:: CONSEGNA ::
Ripeti parola per parola le righe dei record, dall'inizio fino alla riga con "is een plus.", compresa.

┌─ RECORD DELL'ESERCIZIO

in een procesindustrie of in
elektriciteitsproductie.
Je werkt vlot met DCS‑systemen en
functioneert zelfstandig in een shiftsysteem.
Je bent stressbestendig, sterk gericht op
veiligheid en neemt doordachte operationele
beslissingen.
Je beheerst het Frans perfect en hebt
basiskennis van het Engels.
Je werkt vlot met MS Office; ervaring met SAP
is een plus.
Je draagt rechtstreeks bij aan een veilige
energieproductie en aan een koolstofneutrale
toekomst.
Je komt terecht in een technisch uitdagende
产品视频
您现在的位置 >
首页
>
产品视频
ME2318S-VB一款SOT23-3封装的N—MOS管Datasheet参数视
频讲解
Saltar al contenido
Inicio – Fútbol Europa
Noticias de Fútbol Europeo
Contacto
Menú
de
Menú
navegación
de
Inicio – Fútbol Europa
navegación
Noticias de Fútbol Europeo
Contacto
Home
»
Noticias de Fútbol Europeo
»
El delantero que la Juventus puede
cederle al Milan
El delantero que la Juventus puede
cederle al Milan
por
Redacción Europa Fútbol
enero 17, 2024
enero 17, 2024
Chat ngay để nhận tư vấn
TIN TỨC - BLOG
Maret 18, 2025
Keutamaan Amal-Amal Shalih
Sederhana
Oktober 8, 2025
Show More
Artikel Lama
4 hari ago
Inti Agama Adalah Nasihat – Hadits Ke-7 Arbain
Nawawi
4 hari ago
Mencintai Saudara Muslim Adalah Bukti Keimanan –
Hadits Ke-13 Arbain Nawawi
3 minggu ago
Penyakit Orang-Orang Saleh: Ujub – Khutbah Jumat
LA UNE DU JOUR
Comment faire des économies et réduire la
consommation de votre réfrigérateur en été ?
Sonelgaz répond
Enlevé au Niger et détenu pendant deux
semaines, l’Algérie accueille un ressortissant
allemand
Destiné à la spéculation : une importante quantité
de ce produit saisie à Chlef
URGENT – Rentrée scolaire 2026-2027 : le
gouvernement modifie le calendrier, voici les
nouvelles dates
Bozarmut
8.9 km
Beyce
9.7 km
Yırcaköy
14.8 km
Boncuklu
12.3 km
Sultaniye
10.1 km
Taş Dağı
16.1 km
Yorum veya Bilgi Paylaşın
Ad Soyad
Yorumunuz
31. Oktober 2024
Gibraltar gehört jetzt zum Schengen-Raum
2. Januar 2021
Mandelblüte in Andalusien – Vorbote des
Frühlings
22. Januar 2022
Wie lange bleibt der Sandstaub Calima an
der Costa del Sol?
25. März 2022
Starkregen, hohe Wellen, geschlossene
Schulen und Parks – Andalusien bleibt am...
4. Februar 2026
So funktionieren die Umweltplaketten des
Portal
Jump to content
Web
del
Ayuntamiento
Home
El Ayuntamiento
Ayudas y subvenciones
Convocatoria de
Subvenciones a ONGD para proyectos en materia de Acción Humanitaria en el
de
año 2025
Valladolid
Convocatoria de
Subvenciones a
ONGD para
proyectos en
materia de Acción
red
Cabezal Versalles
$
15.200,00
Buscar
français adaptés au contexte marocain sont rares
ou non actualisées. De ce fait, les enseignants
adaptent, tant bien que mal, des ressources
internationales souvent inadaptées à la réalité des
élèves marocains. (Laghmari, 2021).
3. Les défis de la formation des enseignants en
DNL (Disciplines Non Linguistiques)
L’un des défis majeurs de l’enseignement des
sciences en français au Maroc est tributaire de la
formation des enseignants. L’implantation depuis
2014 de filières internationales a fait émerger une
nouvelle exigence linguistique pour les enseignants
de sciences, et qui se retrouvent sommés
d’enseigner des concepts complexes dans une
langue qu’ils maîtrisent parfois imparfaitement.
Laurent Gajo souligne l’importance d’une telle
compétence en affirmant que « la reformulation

└─

:: RISPOSTA ::
in een procesindustrie of in
elektriciteitsproductie.
Je werkt vlot met DCS‑systemen en
functioneert zelfstandig in een shiftsysteem.
Je bent stressbestendig, sterk gericht op
veiligheid en neemt doordachte operationele
beslissingen.
Je beheerst het Frans perfect en hebt
basiskennis van het Engels.
Je werkt vlot met MS Office; ervaring met SAP
is een plus.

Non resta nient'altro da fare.